Mining needs to address critical digital skills shortage right now -BHP exec
Miners are increasingly reliant on computing heft to manage tasks such as automated truck fleets, and using artificial intelligence to delve into reams of data and discover the next big deposit, said Chief Technology Officer Laura Tyler.
"We need more technologists, more data scientists and more mathematicians," she told a Melbourne Mining Club lunch, according to a prepared speech.
"We compete for such talent not just with each other, but with the cool kids such as Google and Amazon ... the defence and pharmaceuticals industries, government and NGOs," she told the business luncheon. "Increasingly, we need more digital skills in every aspect of what we do."

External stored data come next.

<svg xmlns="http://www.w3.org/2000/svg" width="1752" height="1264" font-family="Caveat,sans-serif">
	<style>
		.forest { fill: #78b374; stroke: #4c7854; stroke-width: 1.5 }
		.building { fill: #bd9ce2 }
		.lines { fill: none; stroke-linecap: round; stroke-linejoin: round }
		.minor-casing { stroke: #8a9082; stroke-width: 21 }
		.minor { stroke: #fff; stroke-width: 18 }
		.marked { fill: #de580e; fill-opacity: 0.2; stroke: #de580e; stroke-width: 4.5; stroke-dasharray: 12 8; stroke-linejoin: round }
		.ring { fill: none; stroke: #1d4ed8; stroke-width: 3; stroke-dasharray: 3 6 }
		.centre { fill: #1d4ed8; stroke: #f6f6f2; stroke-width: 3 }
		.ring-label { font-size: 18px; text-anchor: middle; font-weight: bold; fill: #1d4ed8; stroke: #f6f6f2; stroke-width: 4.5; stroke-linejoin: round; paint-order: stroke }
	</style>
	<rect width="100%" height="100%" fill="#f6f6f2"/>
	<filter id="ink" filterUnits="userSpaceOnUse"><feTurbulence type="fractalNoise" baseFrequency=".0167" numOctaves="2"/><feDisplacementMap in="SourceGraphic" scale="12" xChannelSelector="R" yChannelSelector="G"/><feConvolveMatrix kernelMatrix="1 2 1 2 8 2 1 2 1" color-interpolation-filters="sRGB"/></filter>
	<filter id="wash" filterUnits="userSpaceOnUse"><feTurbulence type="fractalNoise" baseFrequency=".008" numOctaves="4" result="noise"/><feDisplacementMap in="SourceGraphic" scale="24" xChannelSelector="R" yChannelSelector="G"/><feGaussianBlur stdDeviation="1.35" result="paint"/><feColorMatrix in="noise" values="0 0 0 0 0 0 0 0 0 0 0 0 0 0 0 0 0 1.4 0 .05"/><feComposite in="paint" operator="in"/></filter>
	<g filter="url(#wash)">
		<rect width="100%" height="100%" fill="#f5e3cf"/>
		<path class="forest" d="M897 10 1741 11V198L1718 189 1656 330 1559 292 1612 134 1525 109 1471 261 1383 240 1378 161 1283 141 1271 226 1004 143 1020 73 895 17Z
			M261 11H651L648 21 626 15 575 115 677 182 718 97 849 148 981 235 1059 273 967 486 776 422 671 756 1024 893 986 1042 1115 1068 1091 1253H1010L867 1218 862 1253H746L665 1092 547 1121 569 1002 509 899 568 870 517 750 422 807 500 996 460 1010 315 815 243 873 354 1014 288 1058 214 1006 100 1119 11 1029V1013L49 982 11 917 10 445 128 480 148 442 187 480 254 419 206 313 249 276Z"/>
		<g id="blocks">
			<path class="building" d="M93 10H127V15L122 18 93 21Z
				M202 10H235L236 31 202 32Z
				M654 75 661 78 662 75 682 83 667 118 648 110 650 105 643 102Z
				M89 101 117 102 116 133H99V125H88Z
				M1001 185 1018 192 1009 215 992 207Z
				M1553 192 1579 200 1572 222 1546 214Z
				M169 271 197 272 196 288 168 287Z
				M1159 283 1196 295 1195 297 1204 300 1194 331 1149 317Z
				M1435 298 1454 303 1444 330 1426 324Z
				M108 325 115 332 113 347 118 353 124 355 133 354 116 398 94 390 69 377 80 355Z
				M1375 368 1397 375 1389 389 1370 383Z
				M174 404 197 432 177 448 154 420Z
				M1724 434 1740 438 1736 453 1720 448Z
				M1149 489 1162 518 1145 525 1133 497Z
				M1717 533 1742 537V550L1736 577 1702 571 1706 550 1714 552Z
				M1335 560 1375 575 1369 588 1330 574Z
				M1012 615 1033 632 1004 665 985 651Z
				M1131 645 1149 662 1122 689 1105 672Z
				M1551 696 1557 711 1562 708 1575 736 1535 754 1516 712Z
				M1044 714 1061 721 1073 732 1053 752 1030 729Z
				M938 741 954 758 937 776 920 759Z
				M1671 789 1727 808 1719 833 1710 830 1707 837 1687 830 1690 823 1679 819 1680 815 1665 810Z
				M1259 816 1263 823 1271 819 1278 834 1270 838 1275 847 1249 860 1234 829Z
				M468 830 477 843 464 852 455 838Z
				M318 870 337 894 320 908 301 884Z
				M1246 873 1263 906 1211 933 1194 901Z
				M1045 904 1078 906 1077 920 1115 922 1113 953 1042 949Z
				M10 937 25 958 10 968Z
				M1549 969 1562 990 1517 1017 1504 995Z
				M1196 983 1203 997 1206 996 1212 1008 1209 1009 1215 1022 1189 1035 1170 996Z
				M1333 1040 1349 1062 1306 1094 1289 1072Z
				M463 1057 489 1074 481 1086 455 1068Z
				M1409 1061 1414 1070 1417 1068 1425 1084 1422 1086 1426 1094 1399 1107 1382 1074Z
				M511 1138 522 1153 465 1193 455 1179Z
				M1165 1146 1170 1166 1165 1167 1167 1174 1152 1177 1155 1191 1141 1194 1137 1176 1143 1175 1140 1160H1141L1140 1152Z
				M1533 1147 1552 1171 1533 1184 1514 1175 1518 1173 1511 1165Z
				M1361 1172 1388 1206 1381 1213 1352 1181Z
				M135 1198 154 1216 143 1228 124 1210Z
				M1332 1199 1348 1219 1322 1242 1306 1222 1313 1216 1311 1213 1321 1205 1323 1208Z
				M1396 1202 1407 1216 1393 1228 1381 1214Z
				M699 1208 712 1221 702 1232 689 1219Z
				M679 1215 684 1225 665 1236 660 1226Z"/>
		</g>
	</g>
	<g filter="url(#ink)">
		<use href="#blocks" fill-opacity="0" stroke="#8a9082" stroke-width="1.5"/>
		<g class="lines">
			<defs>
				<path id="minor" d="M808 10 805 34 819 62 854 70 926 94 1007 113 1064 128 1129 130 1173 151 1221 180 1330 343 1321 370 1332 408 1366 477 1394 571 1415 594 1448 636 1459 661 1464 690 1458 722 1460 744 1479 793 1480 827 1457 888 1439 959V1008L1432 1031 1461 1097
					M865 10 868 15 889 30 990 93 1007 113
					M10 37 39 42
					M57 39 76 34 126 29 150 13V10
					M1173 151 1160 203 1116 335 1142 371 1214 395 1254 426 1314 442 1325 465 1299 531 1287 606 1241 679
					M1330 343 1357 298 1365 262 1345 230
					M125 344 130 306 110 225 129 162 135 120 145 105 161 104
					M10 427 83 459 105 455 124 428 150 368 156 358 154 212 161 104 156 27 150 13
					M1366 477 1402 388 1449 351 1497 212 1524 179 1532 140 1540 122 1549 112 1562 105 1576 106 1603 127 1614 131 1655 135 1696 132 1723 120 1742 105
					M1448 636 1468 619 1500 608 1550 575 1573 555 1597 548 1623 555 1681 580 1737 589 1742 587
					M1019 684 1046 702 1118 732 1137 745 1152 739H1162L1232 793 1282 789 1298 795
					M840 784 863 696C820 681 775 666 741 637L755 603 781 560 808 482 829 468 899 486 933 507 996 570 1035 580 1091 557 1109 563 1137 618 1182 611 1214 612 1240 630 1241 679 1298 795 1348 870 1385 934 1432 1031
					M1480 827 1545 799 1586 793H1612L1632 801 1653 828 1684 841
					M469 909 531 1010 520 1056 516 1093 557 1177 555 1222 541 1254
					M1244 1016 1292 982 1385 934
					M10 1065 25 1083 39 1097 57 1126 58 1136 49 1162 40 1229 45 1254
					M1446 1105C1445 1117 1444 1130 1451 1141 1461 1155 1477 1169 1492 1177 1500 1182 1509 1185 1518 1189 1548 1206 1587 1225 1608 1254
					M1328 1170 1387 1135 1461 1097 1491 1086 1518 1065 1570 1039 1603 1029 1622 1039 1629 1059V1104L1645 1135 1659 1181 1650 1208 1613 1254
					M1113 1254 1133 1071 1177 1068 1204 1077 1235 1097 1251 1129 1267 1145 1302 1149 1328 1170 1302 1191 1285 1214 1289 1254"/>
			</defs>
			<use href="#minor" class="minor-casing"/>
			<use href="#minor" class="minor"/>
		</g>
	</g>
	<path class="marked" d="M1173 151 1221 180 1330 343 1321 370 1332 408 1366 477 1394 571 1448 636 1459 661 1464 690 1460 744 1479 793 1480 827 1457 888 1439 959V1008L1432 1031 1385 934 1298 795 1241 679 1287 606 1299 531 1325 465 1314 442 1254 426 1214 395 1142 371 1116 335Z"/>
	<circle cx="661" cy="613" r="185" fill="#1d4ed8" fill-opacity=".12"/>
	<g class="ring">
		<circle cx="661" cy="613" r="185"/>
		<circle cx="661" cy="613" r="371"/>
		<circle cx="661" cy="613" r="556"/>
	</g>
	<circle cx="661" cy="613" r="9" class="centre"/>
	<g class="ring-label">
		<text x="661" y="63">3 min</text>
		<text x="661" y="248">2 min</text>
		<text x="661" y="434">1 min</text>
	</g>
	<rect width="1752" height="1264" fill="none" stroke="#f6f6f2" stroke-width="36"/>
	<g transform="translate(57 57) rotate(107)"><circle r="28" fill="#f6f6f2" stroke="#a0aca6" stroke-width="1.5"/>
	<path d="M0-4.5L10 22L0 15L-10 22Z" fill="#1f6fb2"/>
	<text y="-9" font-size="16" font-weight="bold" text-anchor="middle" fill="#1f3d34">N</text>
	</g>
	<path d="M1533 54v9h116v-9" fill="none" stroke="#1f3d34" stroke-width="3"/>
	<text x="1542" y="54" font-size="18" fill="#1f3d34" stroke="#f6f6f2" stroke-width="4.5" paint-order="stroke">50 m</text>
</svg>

A PwC analysis last year suggested that by 2040, the industry will need 21% more mining engineers and geotech engineers, and 29% more metallurgists than it had in 2020, she said.
"We need to train them now ... and we need to make sure they see the mining industry as stable, attractive, and dare I say it, exciting," she said.
Australia's mining giants BHP, Rio Tinto Ltd RIO and Fortescue FMG have redoubled efforts to attract new workers to an industry confronting a dire skills shortage, and concerns over job security, sexual harassment and social licence.
So far, however, efforts are bearing fruit, Tyler said.
BHP's First Year Intern program was oversubscribed seven times and resulted in 60 graduates deciding to switch to resources-facing subjects for their next year of university, she said.
A program at Adelaide University is developing a pipeline of exploration geologists, specialising in finding ore deposits deep beneath the surface.
BHP has also established a reentry program to welcome back those who left the industry, while Rio Tinto's efforts to advance jobs in automation and industry efforts to train metallurgists are all bearing fruit - but are still not enough, she said.